Data extract:

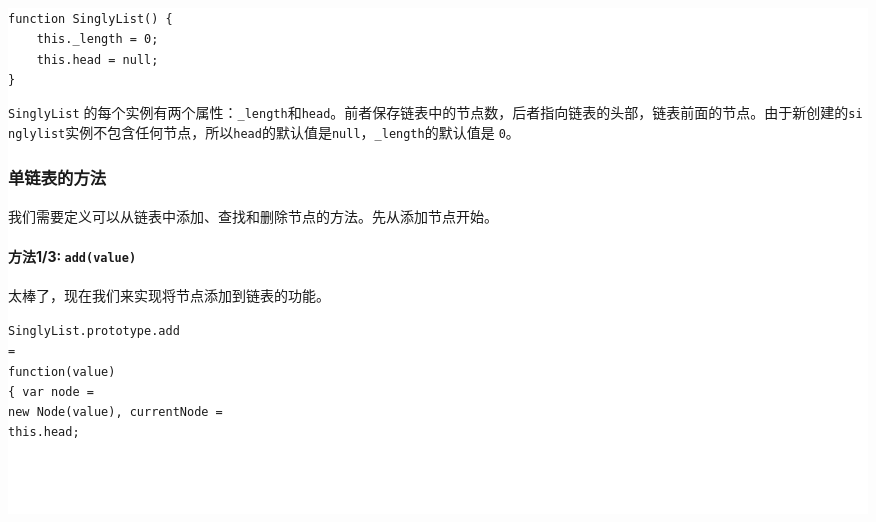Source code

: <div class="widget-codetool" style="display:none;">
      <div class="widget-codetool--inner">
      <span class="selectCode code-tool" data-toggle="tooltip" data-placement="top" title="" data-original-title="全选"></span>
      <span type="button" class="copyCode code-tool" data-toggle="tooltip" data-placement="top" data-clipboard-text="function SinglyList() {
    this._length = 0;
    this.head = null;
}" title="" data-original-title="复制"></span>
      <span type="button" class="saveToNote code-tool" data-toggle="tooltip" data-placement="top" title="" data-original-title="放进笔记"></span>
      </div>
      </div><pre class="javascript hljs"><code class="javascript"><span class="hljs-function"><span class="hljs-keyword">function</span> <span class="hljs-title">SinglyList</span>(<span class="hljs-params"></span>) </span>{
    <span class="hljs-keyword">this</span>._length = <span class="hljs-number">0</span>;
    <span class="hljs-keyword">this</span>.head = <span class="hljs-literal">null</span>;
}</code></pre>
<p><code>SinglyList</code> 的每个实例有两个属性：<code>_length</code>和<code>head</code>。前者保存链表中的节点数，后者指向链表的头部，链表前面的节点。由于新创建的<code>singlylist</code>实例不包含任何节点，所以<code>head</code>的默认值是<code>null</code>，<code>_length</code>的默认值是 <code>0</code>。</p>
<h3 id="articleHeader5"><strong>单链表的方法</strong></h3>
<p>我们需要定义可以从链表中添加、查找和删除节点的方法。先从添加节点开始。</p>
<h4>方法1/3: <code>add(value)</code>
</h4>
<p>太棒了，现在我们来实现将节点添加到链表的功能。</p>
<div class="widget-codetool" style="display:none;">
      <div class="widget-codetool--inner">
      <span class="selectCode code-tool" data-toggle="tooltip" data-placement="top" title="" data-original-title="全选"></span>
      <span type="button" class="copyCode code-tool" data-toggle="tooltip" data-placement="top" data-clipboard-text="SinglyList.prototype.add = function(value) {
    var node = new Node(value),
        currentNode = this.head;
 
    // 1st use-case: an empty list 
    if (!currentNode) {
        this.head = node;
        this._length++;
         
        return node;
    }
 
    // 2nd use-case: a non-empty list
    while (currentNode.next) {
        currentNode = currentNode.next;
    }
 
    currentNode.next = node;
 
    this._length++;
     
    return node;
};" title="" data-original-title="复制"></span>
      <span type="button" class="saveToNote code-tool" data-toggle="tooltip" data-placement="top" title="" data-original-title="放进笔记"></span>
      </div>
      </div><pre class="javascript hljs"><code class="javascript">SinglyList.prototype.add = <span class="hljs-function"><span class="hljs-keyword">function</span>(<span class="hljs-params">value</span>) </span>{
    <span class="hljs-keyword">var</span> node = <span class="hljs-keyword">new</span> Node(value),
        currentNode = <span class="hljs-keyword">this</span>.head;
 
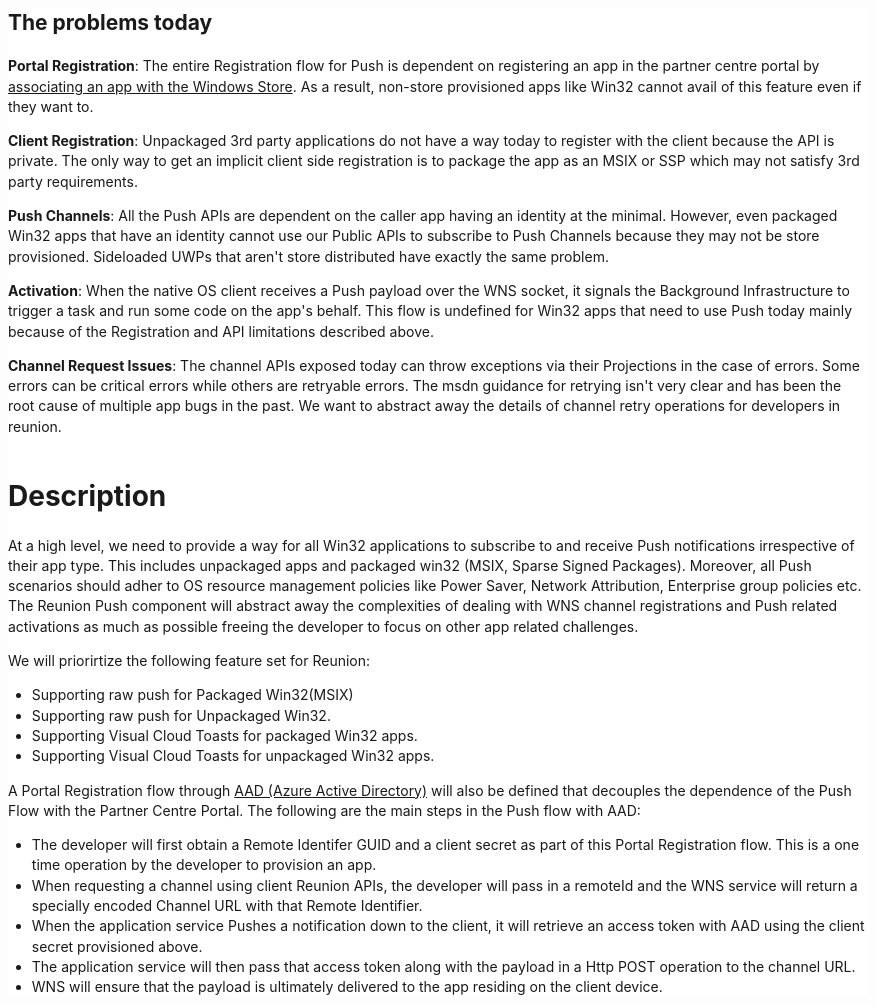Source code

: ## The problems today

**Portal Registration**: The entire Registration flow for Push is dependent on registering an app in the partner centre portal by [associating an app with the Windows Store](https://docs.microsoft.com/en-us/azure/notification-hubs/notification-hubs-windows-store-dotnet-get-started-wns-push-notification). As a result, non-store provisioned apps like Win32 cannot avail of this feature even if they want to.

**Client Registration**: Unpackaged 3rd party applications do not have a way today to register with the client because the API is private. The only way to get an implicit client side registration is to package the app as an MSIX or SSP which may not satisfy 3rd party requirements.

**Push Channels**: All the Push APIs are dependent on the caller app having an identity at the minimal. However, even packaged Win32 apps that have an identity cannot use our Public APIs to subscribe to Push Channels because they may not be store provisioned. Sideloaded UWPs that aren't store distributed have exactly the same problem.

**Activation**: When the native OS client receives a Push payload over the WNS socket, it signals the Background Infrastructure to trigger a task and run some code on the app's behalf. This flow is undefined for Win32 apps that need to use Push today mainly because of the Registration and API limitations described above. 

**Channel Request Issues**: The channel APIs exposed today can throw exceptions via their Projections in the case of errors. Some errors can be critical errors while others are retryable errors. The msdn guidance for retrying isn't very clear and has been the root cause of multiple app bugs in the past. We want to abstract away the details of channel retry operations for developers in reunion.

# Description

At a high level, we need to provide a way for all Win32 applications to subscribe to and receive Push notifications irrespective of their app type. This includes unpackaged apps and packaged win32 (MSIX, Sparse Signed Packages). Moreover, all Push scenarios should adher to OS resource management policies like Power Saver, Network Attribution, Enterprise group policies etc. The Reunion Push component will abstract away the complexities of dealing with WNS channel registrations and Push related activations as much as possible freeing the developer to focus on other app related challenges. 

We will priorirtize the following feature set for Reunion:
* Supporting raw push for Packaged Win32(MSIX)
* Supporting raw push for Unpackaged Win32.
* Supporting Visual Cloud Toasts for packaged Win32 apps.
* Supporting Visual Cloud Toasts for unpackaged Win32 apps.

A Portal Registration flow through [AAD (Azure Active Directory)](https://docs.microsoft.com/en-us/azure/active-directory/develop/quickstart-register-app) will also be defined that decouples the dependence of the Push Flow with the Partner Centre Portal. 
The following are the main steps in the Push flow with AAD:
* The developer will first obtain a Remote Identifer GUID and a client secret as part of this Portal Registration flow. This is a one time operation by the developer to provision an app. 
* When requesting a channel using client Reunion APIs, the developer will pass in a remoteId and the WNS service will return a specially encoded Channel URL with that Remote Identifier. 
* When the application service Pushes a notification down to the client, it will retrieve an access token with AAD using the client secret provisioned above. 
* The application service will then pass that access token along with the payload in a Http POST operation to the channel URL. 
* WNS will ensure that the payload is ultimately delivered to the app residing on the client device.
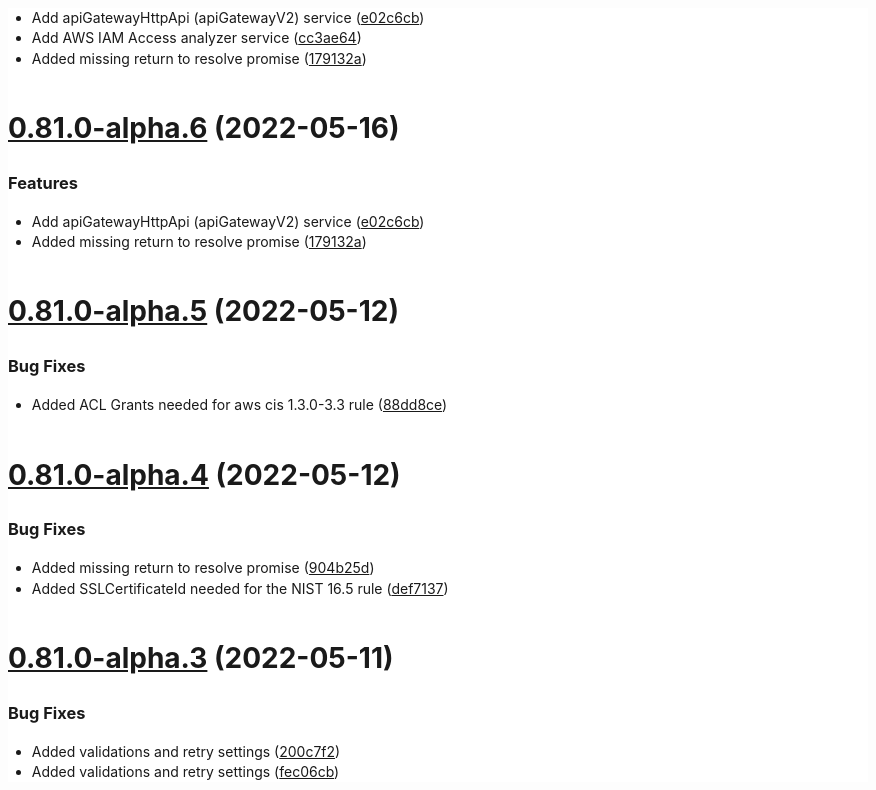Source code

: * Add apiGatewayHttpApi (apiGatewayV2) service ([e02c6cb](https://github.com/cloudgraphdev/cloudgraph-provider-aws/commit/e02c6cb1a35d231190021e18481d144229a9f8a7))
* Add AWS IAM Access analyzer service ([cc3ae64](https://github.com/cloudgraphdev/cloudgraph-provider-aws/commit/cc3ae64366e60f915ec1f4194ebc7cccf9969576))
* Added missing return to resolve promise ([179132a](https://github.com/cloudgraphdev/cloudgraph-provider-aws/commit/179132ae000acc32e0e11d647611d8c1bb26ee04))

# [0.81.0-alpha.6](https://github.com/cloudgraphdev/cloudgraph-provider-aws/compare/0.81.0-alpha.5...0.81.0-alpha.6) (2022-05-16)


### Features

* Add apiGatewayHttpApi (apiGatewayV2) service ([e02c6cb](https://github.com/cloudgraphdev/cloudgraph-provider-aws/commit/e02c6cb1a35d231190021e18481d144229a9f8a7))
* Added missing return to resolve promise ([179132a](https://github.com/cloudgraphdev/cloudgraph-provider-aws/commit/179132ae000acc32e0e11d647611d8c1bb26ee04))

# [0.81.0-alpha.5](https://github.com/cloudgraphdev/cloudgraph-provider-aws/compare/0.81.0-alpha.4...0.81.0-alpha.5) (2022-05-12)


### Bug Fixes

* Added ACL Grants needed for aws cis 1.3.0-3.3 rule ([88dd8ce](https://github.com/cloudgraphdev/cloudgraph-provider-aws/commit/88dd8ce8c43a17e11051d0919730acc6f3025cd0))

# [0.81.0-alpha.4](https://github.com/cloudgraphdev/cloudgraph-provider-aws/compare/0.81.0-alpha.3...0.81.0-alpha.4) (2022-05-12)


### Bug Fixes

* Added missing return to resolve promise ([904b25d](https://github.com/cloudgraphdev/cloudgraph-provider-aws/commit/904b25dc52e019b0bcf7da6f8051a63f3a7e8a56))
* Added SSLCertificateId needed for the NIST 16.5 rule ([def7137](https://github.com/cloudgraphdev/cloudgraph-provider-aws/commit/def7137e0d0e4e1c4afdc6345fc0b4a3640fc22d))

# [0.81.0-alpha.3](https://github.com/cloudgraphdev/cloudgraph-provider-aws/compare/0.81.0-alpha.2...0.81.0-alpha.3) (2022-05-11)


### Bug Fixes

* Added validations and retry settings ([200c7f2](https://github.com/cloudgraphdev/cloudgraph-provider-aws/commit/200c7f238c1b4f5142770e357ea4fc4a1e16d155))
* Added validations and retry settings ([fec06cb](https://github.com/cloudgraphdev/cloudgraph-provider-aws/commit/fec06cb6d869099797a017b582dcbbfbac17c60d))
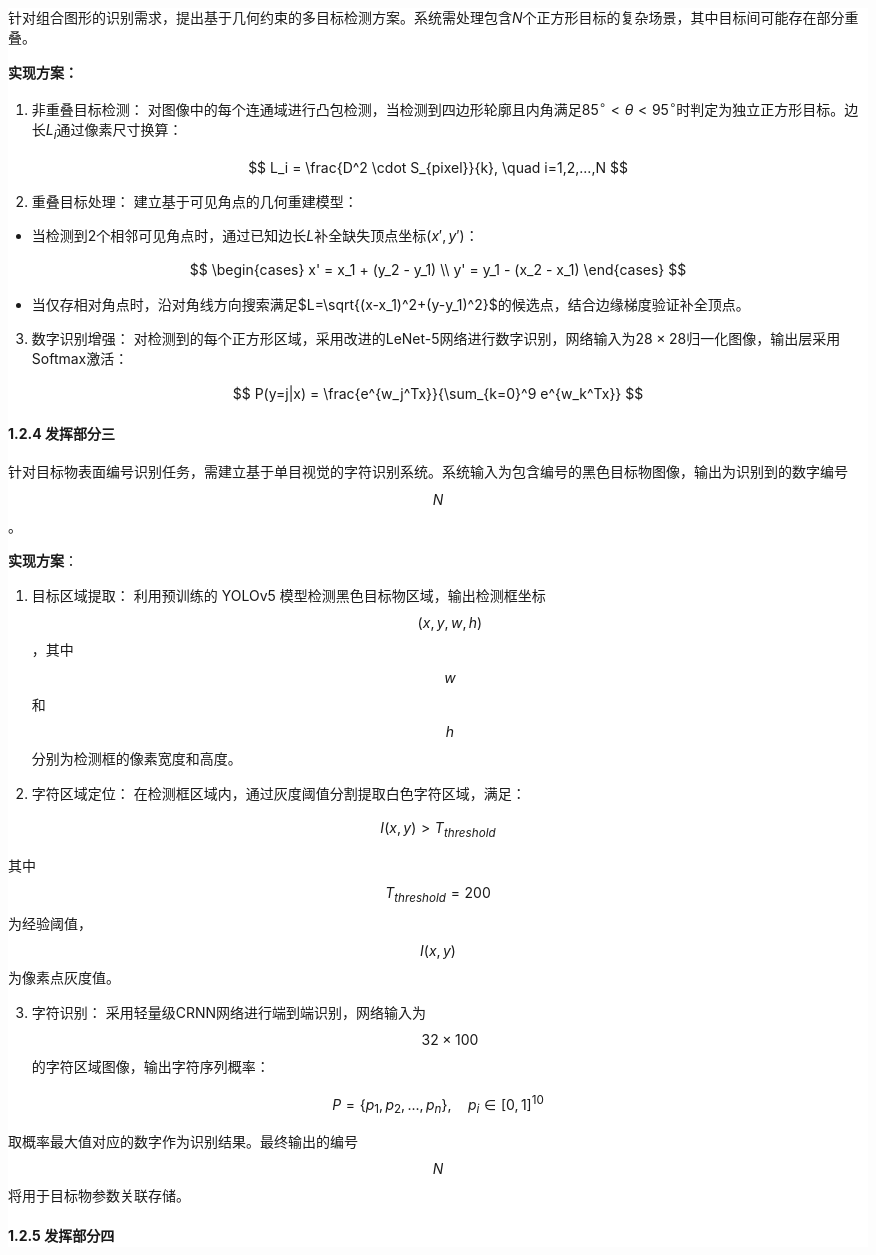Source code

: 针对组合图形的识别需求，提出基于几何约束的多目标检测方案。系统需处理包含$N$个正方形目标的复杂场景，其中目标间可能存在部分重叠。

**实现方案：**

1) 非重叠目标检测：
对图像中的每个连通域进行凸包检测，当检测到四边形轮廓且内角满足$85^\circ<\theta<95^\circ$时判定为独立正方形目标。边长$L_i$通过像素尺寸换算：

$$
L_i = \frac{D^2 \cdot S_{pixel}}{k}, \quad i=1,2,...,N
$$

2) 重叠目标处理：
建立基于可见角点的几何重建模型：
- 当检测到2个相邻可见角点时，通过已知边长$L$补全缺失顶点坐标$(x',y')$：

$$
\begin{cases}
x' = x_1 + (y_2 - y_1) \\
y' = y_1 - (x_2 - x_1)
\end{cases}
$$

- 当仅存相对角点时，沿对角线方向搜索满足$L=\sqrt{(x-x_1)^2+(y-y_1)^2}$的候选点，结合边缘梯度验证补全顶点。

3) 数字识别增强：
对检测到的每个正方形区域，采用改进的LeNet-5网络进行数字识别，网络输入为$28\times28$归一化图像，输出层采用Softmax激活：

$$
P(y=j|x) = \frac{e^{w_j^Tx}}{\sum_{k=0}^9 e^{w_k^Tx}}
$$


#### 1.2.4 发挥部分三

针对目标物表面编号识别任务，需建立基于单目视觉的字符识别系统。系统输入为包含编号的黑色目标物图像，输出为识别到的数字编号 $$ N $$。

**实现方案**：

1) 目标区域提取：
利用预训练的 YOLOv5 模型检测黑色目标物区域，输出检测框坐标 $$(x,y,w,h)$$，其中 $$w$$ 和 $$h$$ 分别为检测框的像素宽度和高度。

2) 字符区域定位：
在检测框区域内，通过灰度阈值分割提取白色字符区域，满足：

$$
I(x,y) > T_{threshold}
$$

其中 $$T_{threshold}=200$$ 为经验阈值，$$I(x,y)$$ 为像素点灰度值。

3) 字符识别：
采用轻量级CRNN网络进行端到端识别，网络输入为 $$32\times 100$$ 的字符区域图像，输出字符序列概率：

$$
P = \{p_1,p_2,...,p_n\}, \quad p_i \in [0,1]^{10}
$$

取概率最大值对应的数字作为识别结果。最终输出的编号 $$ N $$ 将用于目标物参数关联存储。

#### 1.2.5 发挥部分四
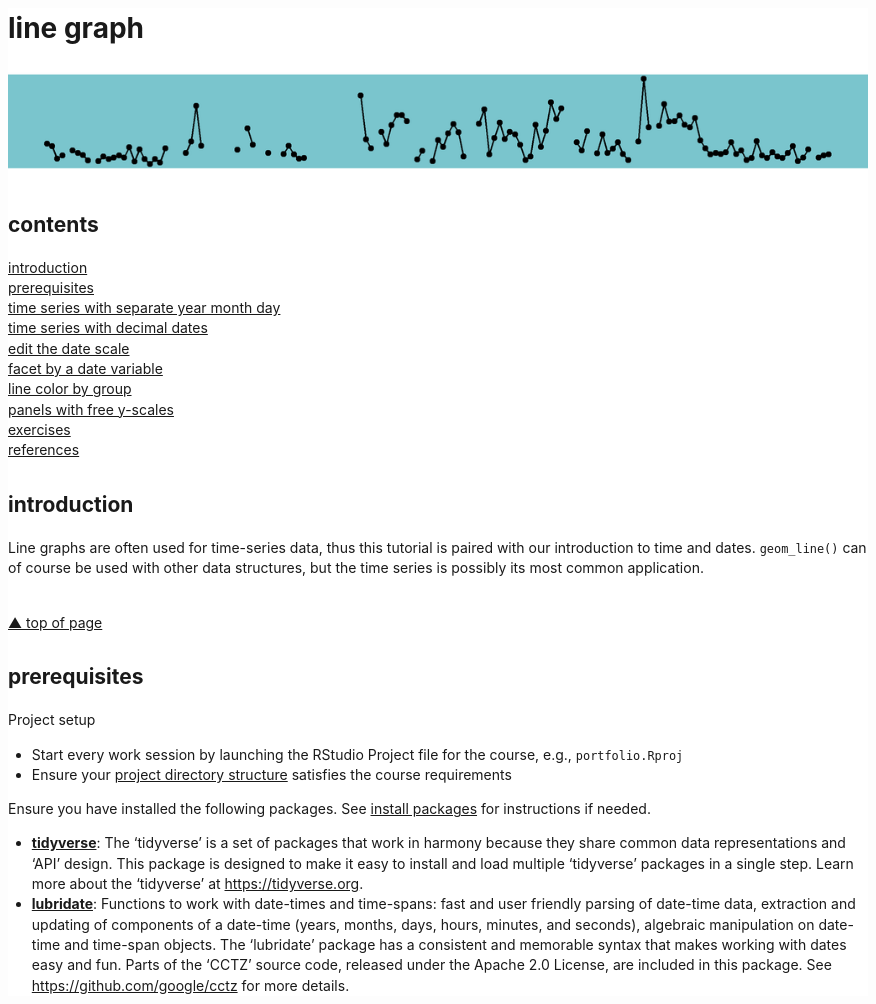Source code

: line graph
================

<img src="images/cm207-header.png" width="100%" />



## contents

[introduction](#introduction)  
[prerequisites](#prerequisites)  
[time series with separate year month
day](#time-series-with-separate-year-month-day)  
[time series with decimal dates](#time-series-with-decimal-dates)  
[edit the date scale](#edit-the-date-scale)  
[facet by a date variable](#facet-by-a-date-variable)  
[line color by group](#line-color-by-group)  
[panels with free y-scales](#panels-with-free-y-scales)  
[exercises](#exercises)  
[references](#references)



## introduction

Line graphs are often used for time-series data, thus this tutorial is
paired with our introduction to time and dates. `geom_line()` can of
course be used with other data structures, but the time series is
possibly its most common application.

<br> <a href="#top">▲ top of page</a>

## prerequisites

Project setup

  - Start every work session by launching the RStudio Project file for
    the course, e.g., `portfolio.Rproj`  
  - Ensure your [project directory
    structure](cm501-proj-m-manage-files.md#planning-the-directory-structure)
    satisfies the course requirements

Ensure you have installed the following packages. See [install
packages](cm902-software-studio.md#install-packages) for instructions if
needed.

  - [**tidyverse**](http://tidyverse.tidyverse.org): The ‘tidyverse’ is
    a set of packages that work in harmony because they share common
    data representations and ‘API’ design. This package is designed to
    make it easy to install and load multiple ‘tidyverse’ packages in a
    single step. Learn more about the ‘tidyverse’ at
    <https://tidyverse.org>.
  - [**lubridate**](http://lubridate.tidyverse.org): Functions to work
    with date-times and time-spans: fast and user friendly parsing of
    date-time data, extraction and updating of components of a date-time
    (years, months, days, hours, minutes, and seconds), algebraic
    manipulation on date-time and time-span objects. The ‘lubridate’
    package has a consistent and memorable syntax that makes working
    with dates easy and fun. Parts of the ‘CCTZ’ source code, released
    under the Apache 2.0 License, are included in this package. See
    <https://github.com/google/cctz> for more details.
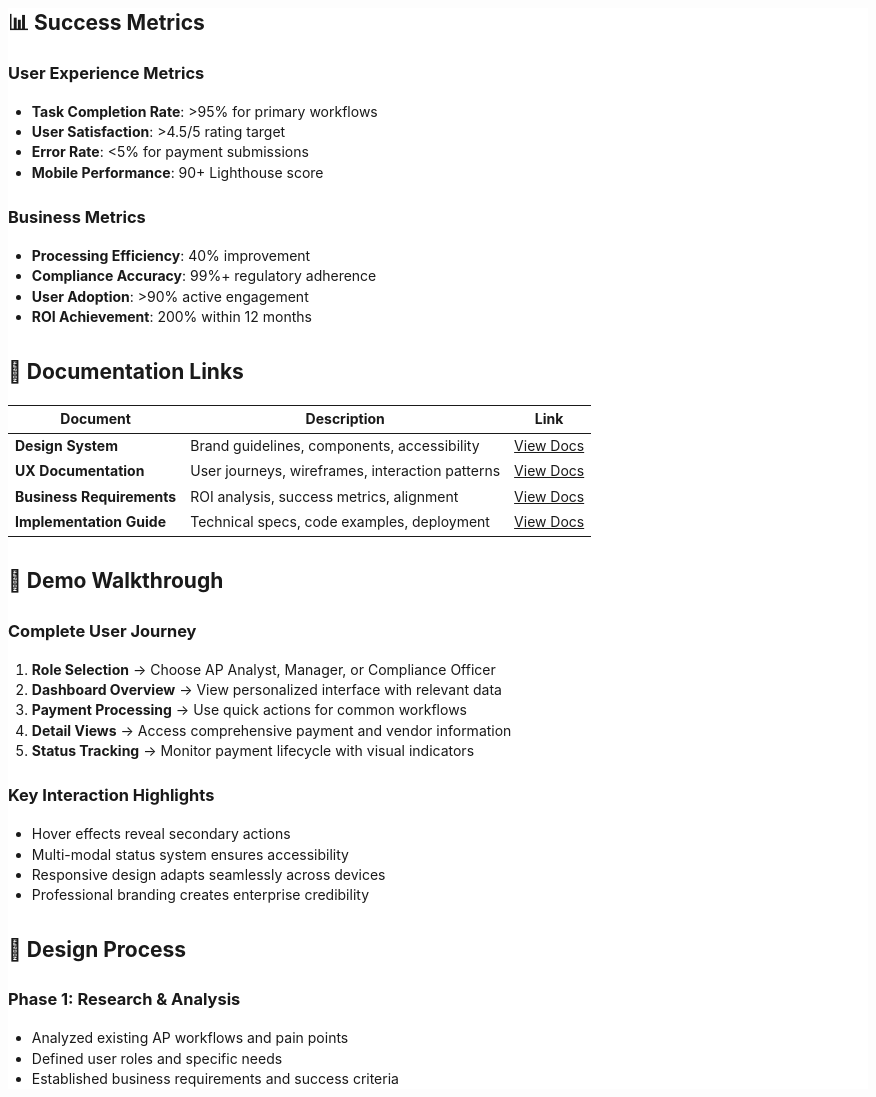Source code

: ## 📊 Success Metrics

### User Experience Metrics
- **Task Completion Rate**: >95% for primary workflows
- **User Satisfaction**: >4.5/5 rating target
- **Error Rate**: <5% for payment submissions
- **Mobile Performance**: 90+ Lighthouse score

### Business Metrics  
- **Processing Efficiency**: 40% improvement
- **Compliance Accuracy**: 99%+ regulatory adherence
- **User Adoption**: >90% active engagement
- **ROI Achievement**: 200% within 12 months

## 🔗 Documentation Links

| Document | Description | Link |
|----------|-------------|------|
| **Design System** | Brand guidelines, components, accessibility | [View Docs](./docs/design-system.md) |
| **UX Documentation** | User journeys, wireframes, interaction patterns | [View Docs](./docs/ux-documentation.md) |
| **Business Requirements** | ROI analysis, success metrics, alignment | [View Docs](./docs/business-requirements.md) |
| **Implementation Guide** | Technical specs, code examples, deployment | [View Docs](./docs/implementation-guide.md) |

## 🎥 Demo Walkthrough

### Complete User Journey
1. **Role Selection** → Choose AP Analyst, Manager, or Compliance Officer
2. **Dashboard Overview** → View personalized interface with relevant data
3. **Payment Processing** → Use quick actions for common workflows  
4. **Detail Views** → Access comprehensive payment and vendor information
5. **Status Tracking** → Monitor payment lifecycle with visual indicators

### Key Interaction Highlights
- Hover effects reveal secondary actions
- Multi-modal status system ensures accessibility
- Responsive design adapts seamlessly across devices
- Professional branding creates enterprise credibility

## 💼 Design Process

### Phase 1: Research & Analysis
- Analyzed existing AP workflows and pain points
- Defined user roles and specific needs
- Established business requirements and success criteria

Request: Rewrite the part of the listing that opens with the line containing "### Phase 1: Research & Analysis" and runs through the end, substituting "bottlenecks" for "pain points" and leaving everything else unchanged.

Answer:
### Phase 1: Research & Analysis
- Analyzed existing AP workflows and bottlenecks
- Defined user roles and specific needs
- Established business requirements and success criteria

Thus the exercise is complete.